- The Digital Therapeutics Alliance has developed a Code of Ethics and Best Practices intended to serve as guidelines for industry in product development and marketing.
- The two-year-old group, which promotes adoption of evidence-based digital therapeutics (DTx) into healthcare, said the frameworks were created for products that claim to prevent, manage or treat a medical disease and therefore carry a higher level of risk than broader digital health tools such as wellness apps, clinical decision support or products that deliver static, automatic interventions.
- DTA also released an updated product claims categorization chart for DTx products, as well as a broader outline of the digital health, medicine and therapeutic industries developed in collaboration with the Digital Medicine Society, HealthXL and NODE.Health.
The alliance's efforts address the growing pains of an industry that continues to expand as healthcare providers find ways to leverage the technologies to improve quality of care and cut costs. A report from Rock Health earlier this year found that pharmaceutical companies want to partner with digital therapeutics startups, but payers and other stakeholders are still warming up to the benefits of the treatment category.
DTA said it wants to clear up confusion about what types of products exist in digital health and reassure patients, clinicians and payers that those making higher-risk medical claims must be backed by greater levels of clinical evidence and have more regulatory oversight.

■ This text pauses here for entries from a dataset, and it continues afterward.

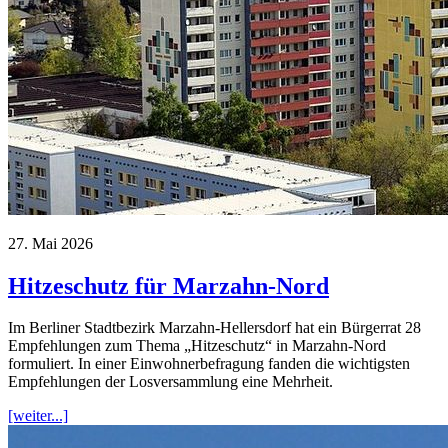
27. Mai 2026
Hitzeschutz für Marzahn-Nord
Im Berliner Stadtbezirk Marzahn-Hellersdorf hat ein Bürgerrat 28
Empfehlungen zum Thema „Hitzeschutz“ in Marzahn-Nord
formuliert. In einer Einwohnerbefragung fanden die wichtigsten
Empfehlungen der Losversammlung eine Mehrheit.
[weiter...]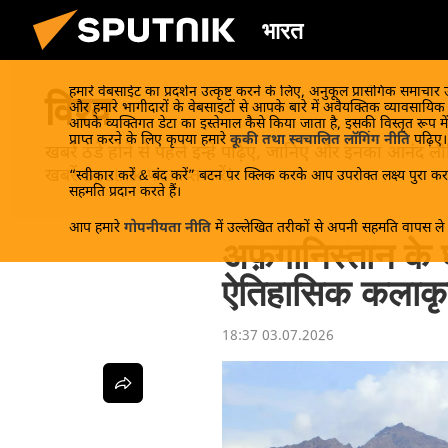
भारत
हमारे वेबसाईट का प्रदर्शन उत्कृष्ट करने के लिए, अनुकूल प्रासंगिक समाचार
विश्व
और हमारे भागीदारों के वेबसाइटों से आपके बारे में अवैयक्तिक व्यावसायि
आपके व्यक्तिगत डेटा का इस्तेमाल कैसे किया जाता है, इसकी विस्तृत रूप में
प्राप्त करने के लिए कृपया हमारे
कूकी तथा स्वचालित लॉगिंग नीति
पढ़िए।
खबरें ठंडे होने से पहले इन्हें पढ़िए, जानिए और इनका आन
खबरें Sputnik पर प्राप्त करें!
“स्वीकार करें & बंद करें” बटन पर क्लिक करके आप उपरोक्त लक्ष्य पुरा करन
सहमति प्रदान करते हैं।
आप हमारे
गोपनीयता नीति
में उल्लेखित तरीकों से अपनी सहमति वापस ले स
अफ़गानिस्तान के घ
ऐतिहासिक कलाकृति
18:37 03.07.2026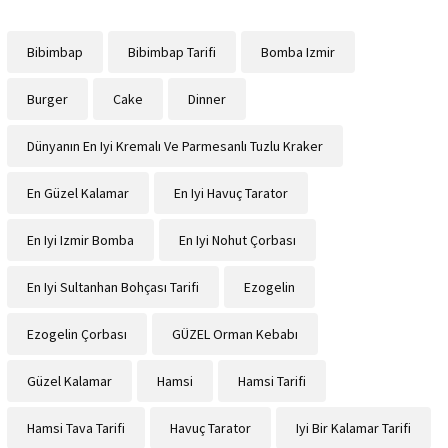
Bibimbap
Bibimbap Tarifi
Bomba Izmir
Burger
Cake
Dinner
Dünyanın En Iyi Kremalı Ve Parmesanlı Tuzlu Kraker
En Güzel Kalamar
En Iyi Havuç Tarator
En Iyi Izmir Bomba
En Iyi Nohut Çorbası
En Iyi Sultanhan Bohçası Tarifi
Ezogelin
Ezogelin Çorbası
GÜZEL Orman Kebabı
Güzel Kalamar
Hamsi
Hamsi Tarifi
Hamsi Tava Tarifi
Havuç Tarator
Iyi Bir Kalamar Tarifi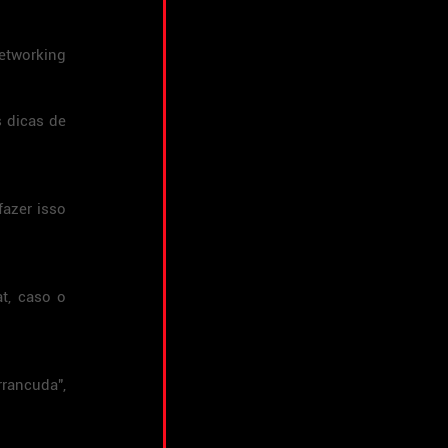
tworking 
 dicas de 
azer isso 
t, caso o 
rancuda", 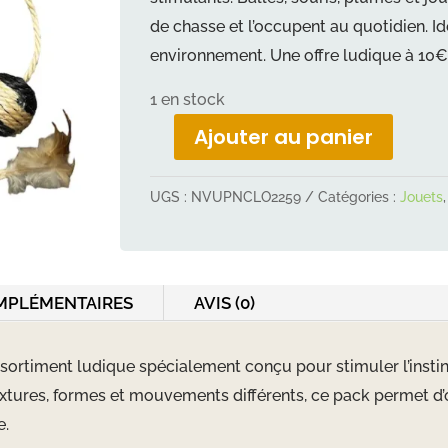
de chasse et l’occupent au quotidien. Idé
environnement. Une offre ludique à 10€ 
1 en stock
Ajouter au panier
quantité
de
UGS :
NVUPNCLO2259
Catégories :
Jouets
Pack
jouets
chat
MPLÉMENTAIRES
AVIS (0)
ssortiment ludique spécialement conçu pour stimuler l’instinc
extures, formes et mouvements différents, ce pack permet d’
e.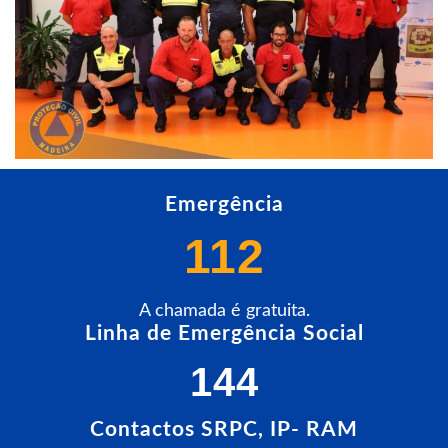
Emergência
112
A chamada é gratuita.
Linha de Emergência Social
144
Contactos SRPC, IP- RAM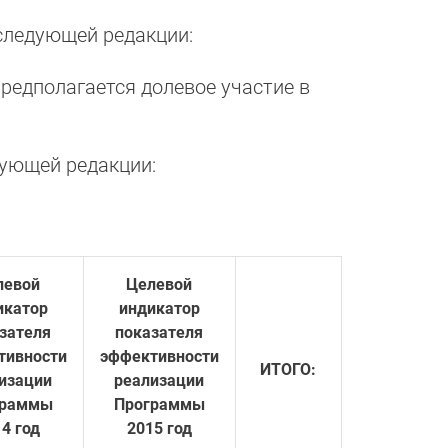
следующей редакции:
редполагается долевое участие в
дующей редакции:
левой
Целевой
икатор
индикатор
зателя
показателя
тивности
эффективности
ИТОГО:
изации
реализации
граммы
Программы
4 год
2015 год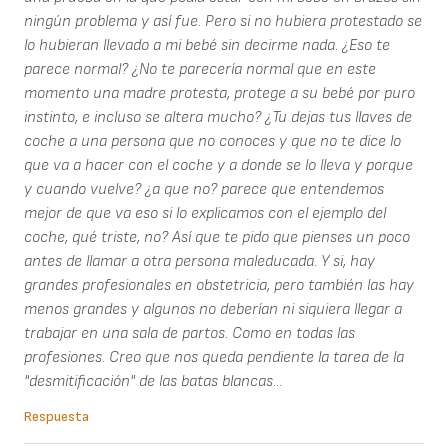
ningún problema y así fue. Pero si no hubiera protestado se
lo hubieran llevado a mi bebé sin decirme nada. ¿Eso te
parece normal? ¿No te parecería normal que en este
momento una madre protesta, protege a su bebé por puro
instinto, e incluso se altera mucho? ¿Tu dejas tus llaves de
coche a una persona que no conoces y que no te dice lo
que va a hacer con el coche y a donde se lo lleva y porque
y cuando vuelve? ¿a que no? parece que entendemos
mejor de que va eso si lo explicamos con el ejemplo del
coche, qué triste, no? Así que te pido que pienses un poco
antes de llamar a otra persona maleducada. Y si, hay
grandes profesionales en obstetricia, pero también las hay
menos grandes y algunos no deberían ni siquiera llegar a
trabajar en una sala de partos. Como en todas las
profesiones. Creo que nos queda pendiente la tarea de la
"desmitificación" de las batas blancas...
Respuesta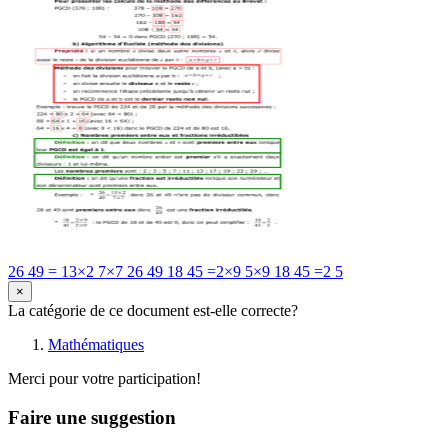
26 49 = 13×2 7×7 26 49 18 45 =2×9 5×9 18 45 =2 5
×
La catégorie de ce document est-elle correcte?
Mathématiques
Merci pour votre participation!
Faire une suggestion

Formed in 2017 with a mission to integrate the emerging field of digital therapeutics into mainstream healthcare, the the group contends clinically validated disease management and treatment technologies can improve and sometimes replace current medical practices.

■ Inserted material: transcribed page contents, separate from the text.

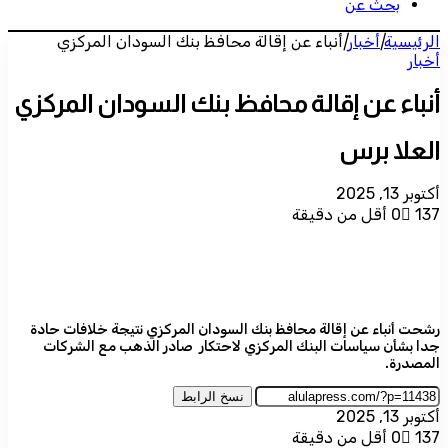
بحث عن
الرئيسية
|
أخبار
|
أنباء عن إقالة محافظ بنك السودان المركزي
أخبار
أنباء عن إقالة محافظ بنك السودان المركزي
العلا برس
أكتوبر 13, 2025
137
0
أقل من دقيقة
رشحت أنباء عن إقالة محافظ بنك السودان المركزي نتيجة خلافات حادة
جدا بشأن سياسات البنك المركزي لاحتكار صادر الذهب مع الشركات
المصدرة.
نسخ الرابط
أكتوبر 13, 2025
137
0
أقل من دقيقة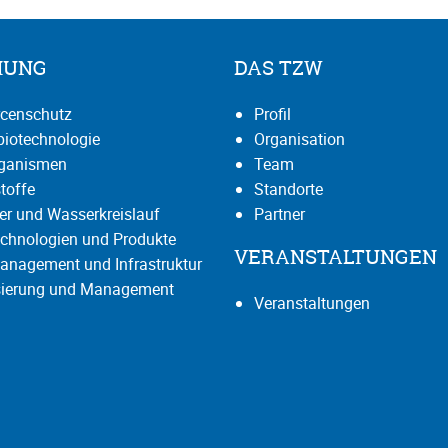
HUNG
DAS TZW
censchutz
Profil
iotechnologie
Organisation
rganismen
Team
toffe
Standorte
r und Wasserkreislauf
Partner
chnologien und Produkte
VERANSTALTUNGEN
anagement und Infrastruktur
isierung und Management
Veranstaltungen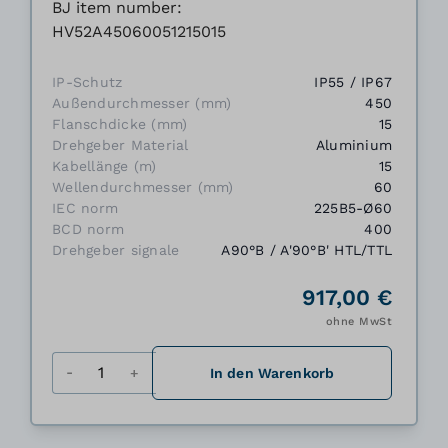
BJ item number:
HV52A45060051215015
IP-Schutz
IP55 / IP67
Außendurchmesser (mm)
450
Flanschdicke (mm)
15
Drehgeber Material
Aluminium
Kabellänge (m)
15
Wellendurchmesser (mm)
60
IEC norm
225B5-Ø60
BCD norm
400
Drehgeber signale
A90°B / A'90°B' HTL/TTL
917,00 €
ohne MwSt
Menge
In den Warenkorb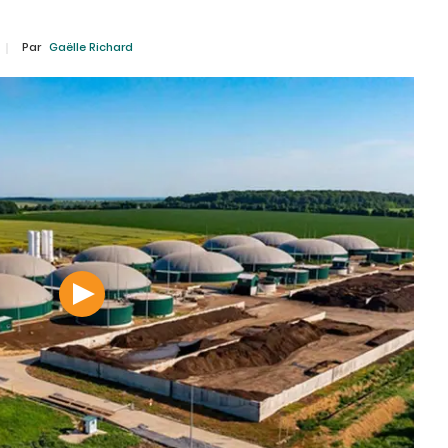
Par
Gaëlle Richard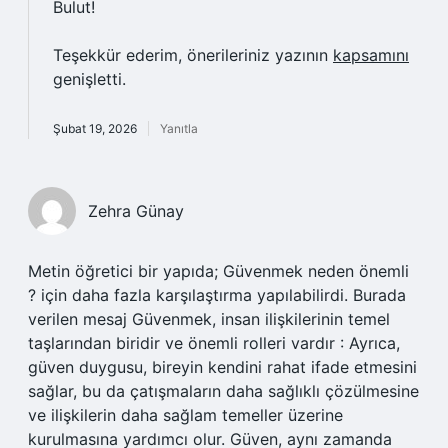
Bulut!
Teşekkür ederim, önerileriniz yazının
kapsamını
genişletti.
Şubat 19, 2026
Yanıtla
Zehra Günay
Metin öğretici bir yapıda; Güvenmek neden önemli
? için daha fazla karşılaştırma yapılabilirdi. Burada
verilen mesaj Güvenmek, insan ilişkilerinin temel
taşlarından biridir ve önemli rolleri vardır : Ayrıca,
güven duygusu, bireyin kendini rahat ifade etmesini
sağlar, bu da çatışmaların daha sağlıklı çözülmesine
ve ilişkilerin daha sağlam temeller üzerine
kurulmasına yardımcı olur. Güven, aynı zamanda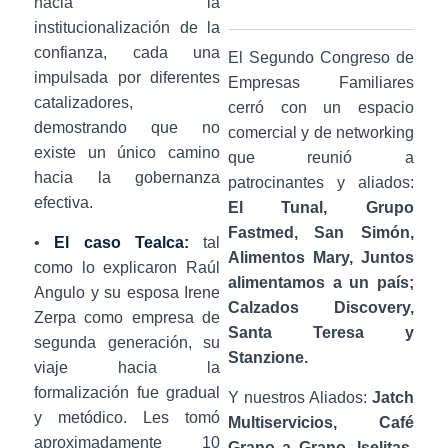
hacia la
institucionalización de la
confianza, cada una
El Segundo Congreso de
impulsada por diferentes
Empresas Familiares
catalizadores,
cerró con un espacio
demostrando que no
comercial y de networking
existe un único camino
que reunió a
hacia la gobernanza
patrocinantes y aliados:
efectiva.
El Tunal, Grupo
Fastmed, San Simón,
•
El caso Tealca:
tal
Alimentos Mary, Juntos
como lo explicaron Raúl
alimentamos a un país;
Angulo y su esposa Irene
Calzados Discovery,
Zerpa como empresa de
Santa Teresa y
segunda generación, su
Stanzione.
viaje hacia la
formalización fue gradual
Y nuestros Aliados:
Jatch
y metódico. Les tomó
Multiservicios, Café
aproximadamente 10
Grano a Grano, Iselitas,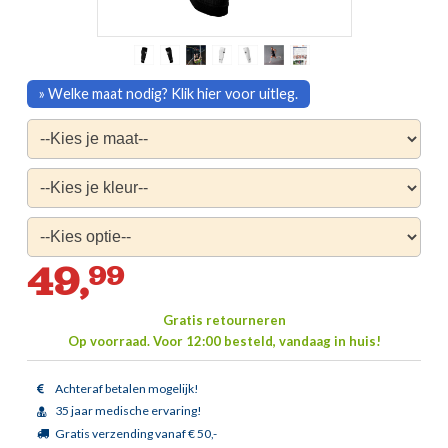
» Welke maat nodig? Klik hier voor uitleg.
49,
99
Gratis retourneren
Op voorraad.
Voor 12:00 besteld, vandaag in huis!
Achteraf betalen mogelijk!
35 jaar medische ervaring!
Gratis verzending vanaf € 50,-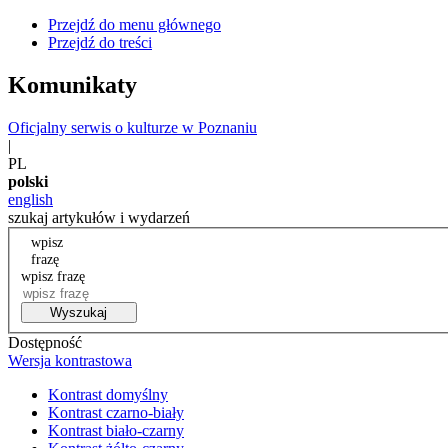
Przejdź do menu głównego
Przejdź do treści
Komunikaty
Oficjalny serwis o kulturze w Poznaniu
|
PL
polski
english
szukaj artykułów i wydarzeń
wpisz
frazę
wpisz frazę
Wyszukaj
Dostępność
Wersja kontrastowa
Kontrast domyślny
Kontrast czarno-biały
Kontrast biało-czarny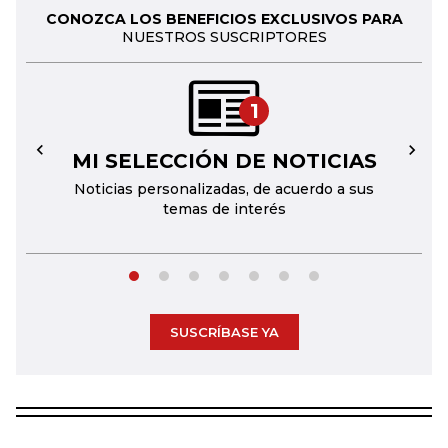
CONOZCA LOS BENEFICIOS EXCLUSIVOS PARA
NUESTROS SUSCRIPTORES
1
MI SELECCIÓN DE NOTICIAS
←
→
Noticias personalizadas, de acuerdo a sus
temas de interés
SUSCRÍBASE YA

Founding members include cognitive therapeutics firm Akili Interactive, digital asthma and chronic obstructive pulmonary disease management firm Propeller Health, which was later acquired by ResMed, digital diabetes company Voluntis and chronic disease management firm WellDoc. The alliance now counts among its members Novartis, Sanofi, Bayer, Pear Therapeutics and many others.
Under the Code of Ethics, every company engaged in the design, evaluation and deployment of digital therapeutics should adhere to the 10 principles, which include a focus on patient safety in all decision-making processes, protections for patients' privacy and data, appropriate product claims and availability of credible evidence to support those claims.
The Best Practices fact sheet encourages robust design, evaluation and delivery of DTx products. It builds on Core Principles established last year, to provide more clarity about its work in the areas of product quality, privacy and security, consumer engagement and clinical evaluation.
DTA also streamlined information on DTx product claims to better show how products making high-risk medical claims are supported by greater levels of clinical evidence and regulatory oversight. For example, products that claim to treat or manage a disease or improve a health function must deliver a therapeutic intervention and use evidence such as clinical trials to support those claims.